The FCA wrote to the Chief Executives of asset managers last week, setting out its “Supervision Strategy” in terms of both the broad asset management industry and alternatives (hedge, credit, or private equity funds) industry. The letters are amongst a number of “Dear CEO” letters that the FCA has addressed to different sectors this year. Whilst some aspects of the letters are not relevant to private equity (or indeed the alternatives industry generally), and whilst UK private equity firms should not have immediate concerns as to renewed focus by the FCA on their industry, the letters provide colour on areas in which the FCA may expend supervisory resources in the year ahead including firm visits.
Areas of interest to UK private equity and venture capital firms are:
The FCA intends to review retail exposure to alternative investments - possibly in light of increased interest by firms in retail investment. In particular, the FCA says that firms should consider the appropriateness or suitability of investments for their target investors and identify the client type and investment need when manufacturing or distributing products, “recognizing that alternative products may only be appropriate for a niche market”. The FCA also reminds firms to “robustly” apply the client opt-up tests to elective professional status. The FCA here is mainly referring to MiFID rules that apply to distribution (where target investors are also the firm’s clients) – there is some doubt whether the marketing activities of UK private equity firms are in the scope of those rules.

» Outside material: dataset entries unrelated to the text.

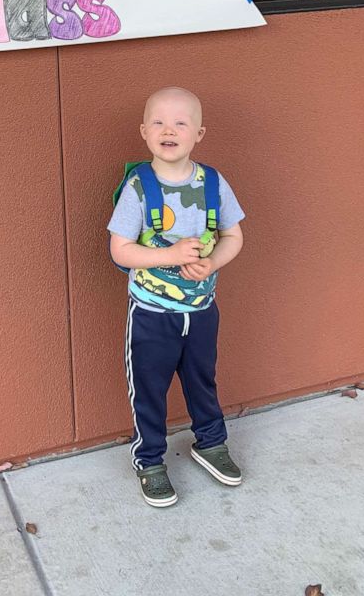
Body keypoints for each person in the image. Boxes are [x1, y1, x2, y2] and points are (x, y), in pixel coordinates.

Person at [108, 86, 245, 508]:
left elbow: (233, 235)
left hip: (202, 310)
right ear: (144, 132)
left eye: (181, 122)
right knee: (149, 389)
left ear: (199, 133)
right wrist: (168, 254)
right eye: (159, 122)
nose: (170, 130)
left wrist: (213, 263)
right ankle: (149, 460)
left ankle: (211, 442)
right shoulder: (139, 187)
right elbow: (120, 249)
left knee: (202, 380)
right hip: (153, 314)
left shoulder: (213, 182)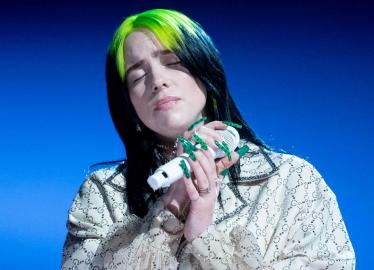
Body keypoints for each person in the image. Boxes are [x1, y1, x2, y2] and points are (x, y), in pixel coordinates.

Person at [61, 8, 355, 269]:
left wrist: (203, 235)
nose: (157, 81)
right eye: (138, 77)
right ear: (128, 103)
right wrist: (170, 207)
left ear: (206, 70)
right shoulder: (103, 194)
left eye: (174, 62)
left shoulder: (291, 180)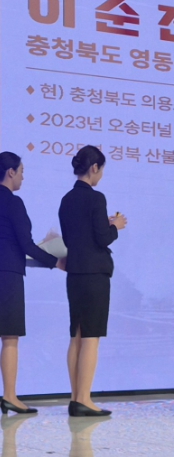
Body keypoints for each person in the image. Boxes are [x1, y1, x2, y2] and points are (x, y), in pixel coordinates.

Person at [59, 145, 127, 417]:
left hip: (75, 273)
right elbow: (102, 238)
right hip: (94, 274)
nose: (101, 175)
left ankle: (75, 397)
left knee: (76, 334)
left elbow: (71, 237)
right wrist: (115, 226)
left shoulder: (66, 199)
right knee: (91, 336)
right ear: (94, 167)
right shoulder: (96, 198)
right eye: (101, 170)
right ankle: (84, 399)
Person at [0, 152, 65, 415]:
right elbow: (25, 245)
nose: (23, 177)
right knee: (9, 337)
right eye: (22, 171)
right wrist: (55, 261)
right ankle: (10, 397)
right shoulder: (13, 203)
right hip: (7, 274)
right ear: (11, 172)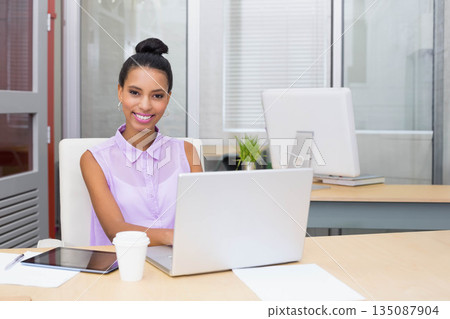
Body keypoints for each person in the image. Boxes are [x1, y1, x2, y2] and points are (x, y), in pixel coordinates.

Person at [80, 38, 202, 247]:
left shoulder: (187, 152)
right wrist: (173, 237)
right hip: (120, 271)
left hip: (179, 268)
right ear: (120, 92)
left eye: (157, 95)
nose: (145, 105)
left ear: (168, 98)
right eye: (134, 93)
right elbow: (115, 230)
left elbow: (201, 220)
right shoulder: (94, 160)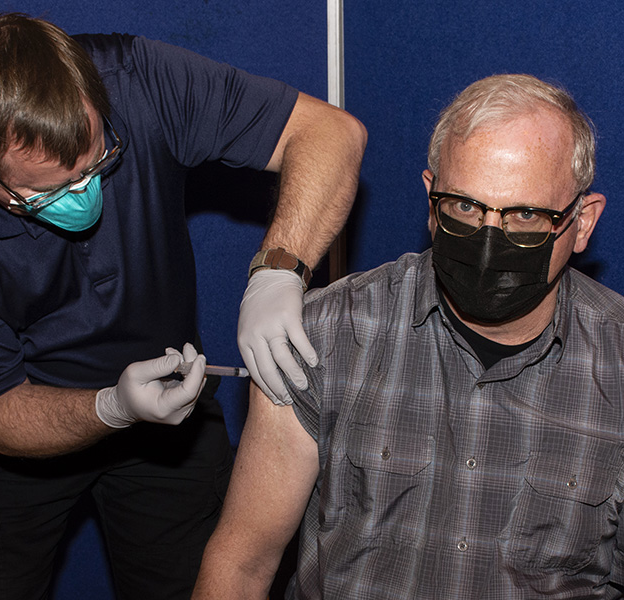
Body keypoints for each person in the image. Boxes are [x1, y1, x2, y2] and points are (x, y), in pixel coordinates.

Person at [0, 13, 366, 600]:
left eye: (98, 162)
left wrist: (278, 272)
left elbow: (331, 133)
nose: (86, 194)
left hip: (174, 410)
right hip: (19, 434)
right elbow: (0, 412)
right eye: (48, 190)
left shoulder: (137, 79)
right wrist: (113, 406)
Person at [192, 74, 624, 599]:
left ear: (582, 223)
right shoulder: (326, 337)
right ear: (430, 197)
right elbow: (240, 566)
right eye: (464, 206)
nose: (489, 242)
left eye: (526, 215)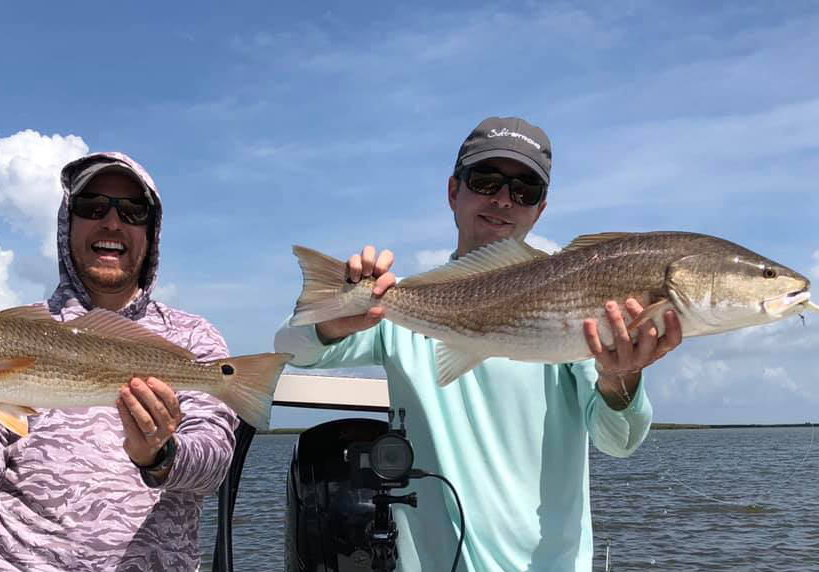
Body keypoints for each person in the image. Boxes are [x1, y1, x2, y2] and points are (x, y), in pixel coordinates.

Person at [274, 117, 684, 572]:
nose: (504, 199)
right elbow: (293, 348)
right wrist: (336, 315)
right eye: (486, 180)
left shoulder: (580, 306)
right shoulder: (396, 304)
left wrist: (621, 377)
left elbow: (619, 440)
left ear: (539, 209)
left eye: (525, 189)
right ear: (454, 191)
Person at [0, 152, 238, 571]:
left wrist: (160, 455)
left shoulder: (193, 338)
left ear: (152, 231)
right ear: (67, 222)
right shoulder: (8, 333)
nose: (112, 222)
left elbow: (214, 466)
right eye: (92, 207)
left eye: (133, 211)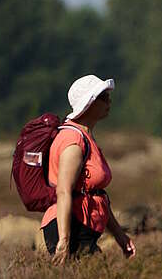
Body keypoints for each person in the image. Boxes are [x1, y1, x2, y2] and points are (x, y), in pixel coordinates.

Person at [40, 74, 136, 265]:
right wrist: (64, 241)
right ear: (89, 104)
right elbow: (64, 191)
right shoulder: (73, 141)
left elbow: (95, 195)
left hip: (85, 231)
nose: (109, 100)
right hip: (71, 230)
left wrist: (120, 236)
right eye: (103, 96)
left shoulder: (85, 137)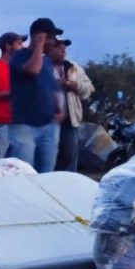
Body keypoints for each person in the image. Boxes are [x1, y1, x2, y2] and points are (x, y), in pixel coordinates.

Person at [8, 18, 64, 173]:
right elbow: (33, 70)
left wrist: (59, 108)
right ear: (39, 36)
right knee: (26, 175)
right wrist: (39, 45)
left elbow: (52, 87)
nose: (53, 42)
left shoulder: (46, 61)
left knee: (47, 176)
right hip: (24, 126)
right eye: (50, 38)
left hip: (49, 126)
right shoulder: (18, 56)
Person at [47, 39, 95, 172]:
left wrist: (75, 85)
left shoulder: (74, 67)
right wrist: (54, 84)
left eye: (64, 48)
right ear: (50, 49)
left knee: (68, 157)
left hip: (70, 120)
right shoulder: (41, 65)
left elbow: (89, 88)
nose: (63, 51)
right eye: (59, 48)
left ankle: (68, 188)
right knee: (48, 157)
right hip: (47, 121)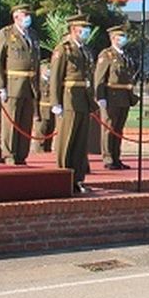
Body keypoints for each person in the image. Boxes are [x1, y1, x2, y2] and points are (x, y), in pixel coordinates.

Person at [49, 15, 95, 191]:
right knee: (67, 140)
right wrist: (56, 102)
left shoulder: (85, 50)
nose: (86, 32)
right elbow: (55, 77)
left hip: (83, 98)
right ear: (73, 29)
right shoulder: (63, 49)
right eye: (83, 28)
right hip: (69, 98)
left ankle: (78, 179)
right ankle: (63, 177)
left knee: (80, 142)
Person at [0, 3, 39, 165]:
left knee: (25, 122)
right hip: (13, 84)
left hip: (30, 84)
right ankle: (10, 154)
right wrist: (1, 86)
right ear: (16, 17)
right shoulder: (6, 34)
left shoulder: (32, 35)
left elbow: (36, 62)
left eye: (28, 15)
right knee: (12, 122)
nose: (28, 18)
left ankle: (21, 155)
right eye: (24, 15)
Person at [93, 25, 137, 170]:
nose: (124, 39)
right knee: (109, 128)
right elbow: (99, 78)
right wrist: (100, 97)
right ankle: (108, 158)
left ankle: (117, 157)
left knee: (118, 129)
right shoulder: (106, 55)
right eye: (121, 36)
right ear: (113, 38)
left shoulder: (125, 56)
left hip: (123, 97)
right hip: (110, 97)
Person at [34, 60, 55, 153]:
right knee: (41, 135)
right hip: (42, 110)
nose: (48, 70)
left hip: (52, 110)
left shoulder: (52, 81)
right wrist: (36, 114)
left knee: (50, 133)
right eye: (46, 68)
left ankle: (48, 150)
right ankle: (40, 152)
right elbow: (35, 98)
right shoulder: (38, 82)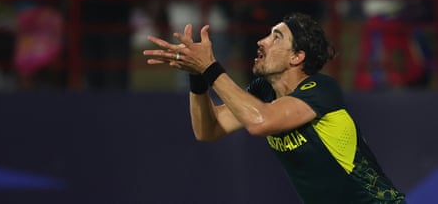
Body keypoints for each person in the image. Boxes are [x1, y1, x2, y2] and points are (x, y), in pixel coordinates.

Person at [143, 12, 406, 204]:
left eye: (276, 37)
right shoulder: (264, 91)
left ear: (297, 57)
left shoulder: (322, 90)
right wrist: (198, 76)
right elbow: (207, 130)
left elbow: (260, 122)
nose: (262, 41)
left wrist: (210, 68)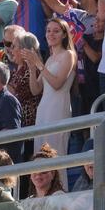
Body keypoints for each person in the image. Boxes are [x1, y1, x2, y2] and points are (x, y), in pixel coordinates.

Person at [27, 18, 75, 159]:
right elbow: (36, 90)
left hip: (58, 108)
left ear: (64, 34)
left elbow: (57, 84)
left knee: (55, 153)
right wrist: (31, 68)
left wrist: (38, 63)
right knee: (40, 154)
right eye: (48, 31)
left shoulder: (68, 55)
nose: (51, 34)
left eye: (56, 31)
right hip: (43, 109)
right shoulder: (49, 59)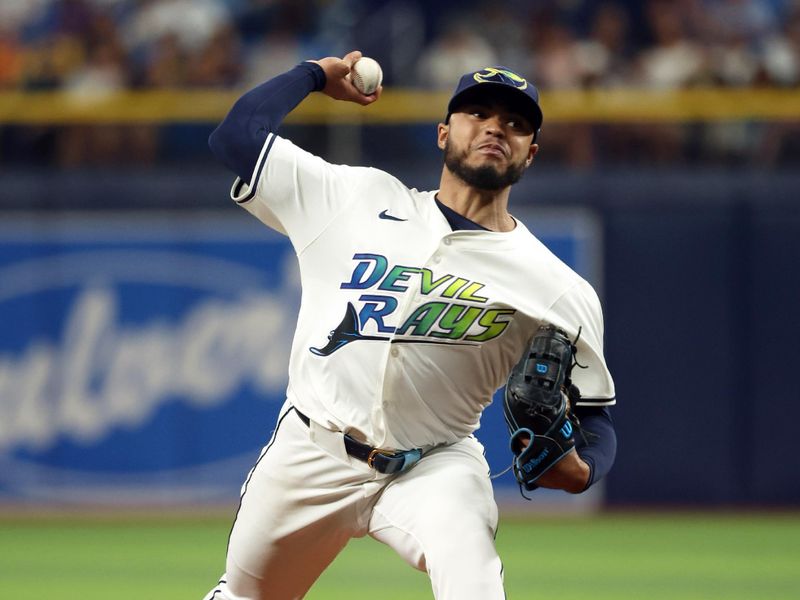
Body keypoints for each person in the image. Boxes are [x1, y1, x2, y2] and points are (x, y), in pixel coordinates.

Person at [204, 51, 617, 600]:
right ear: (444, 133)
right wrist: (314, 76)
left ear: (531, 154)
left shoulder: (557, 287)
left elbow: (596, 418)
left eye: (516, 124)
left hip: (434, 466)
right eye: (478, 114)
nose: (496, 127)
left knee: (474, 584)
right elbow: (236, 137)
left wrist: (582, 469)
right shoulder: (354, 198)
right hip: (311, 450)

The FCA states that market abuse controls across the alternatives sector have “significant scope for improvement”. It states that it may visit firms and provide individual feedback on the adequacy of their market abuse controls. The FCA advises that firms ensure that their market abuse controls are sufficiently comprehensive and tailored to their individual business models.
In the area of risk management, the FCA expects firms to operate robust risk-management controls to avoid excessive risk-taking, encompassing market risk, credit risk, liquidity risk “as well as more idiosyncratic risks in certain strategies, such as legal risk”.
In relation to financial crime, the FCA states that firms should be alert to the risk that they may be used to facilitate financial crime and have appropriate and proportionate systems and controls. Of particular importance are due diligence on third parties (for instance, counterparties to transactions) and know-your-client (KYC) checks. The FCA intends to review firms’ systems and controls in this area, paying particular attention to money laundering and terrorist financing. Whilst the FCA’s focus on the importance of AML systems across the industry is not new, their comment on firms paying attention to due diligence on “third parties” may prompt firms to re-examine their existing processes.
In relation to Brexit, the FCA expects firms to consider how the end of the 2020 implementation period (31 December 2020) will affect firms and their customers and what action may need to be taken.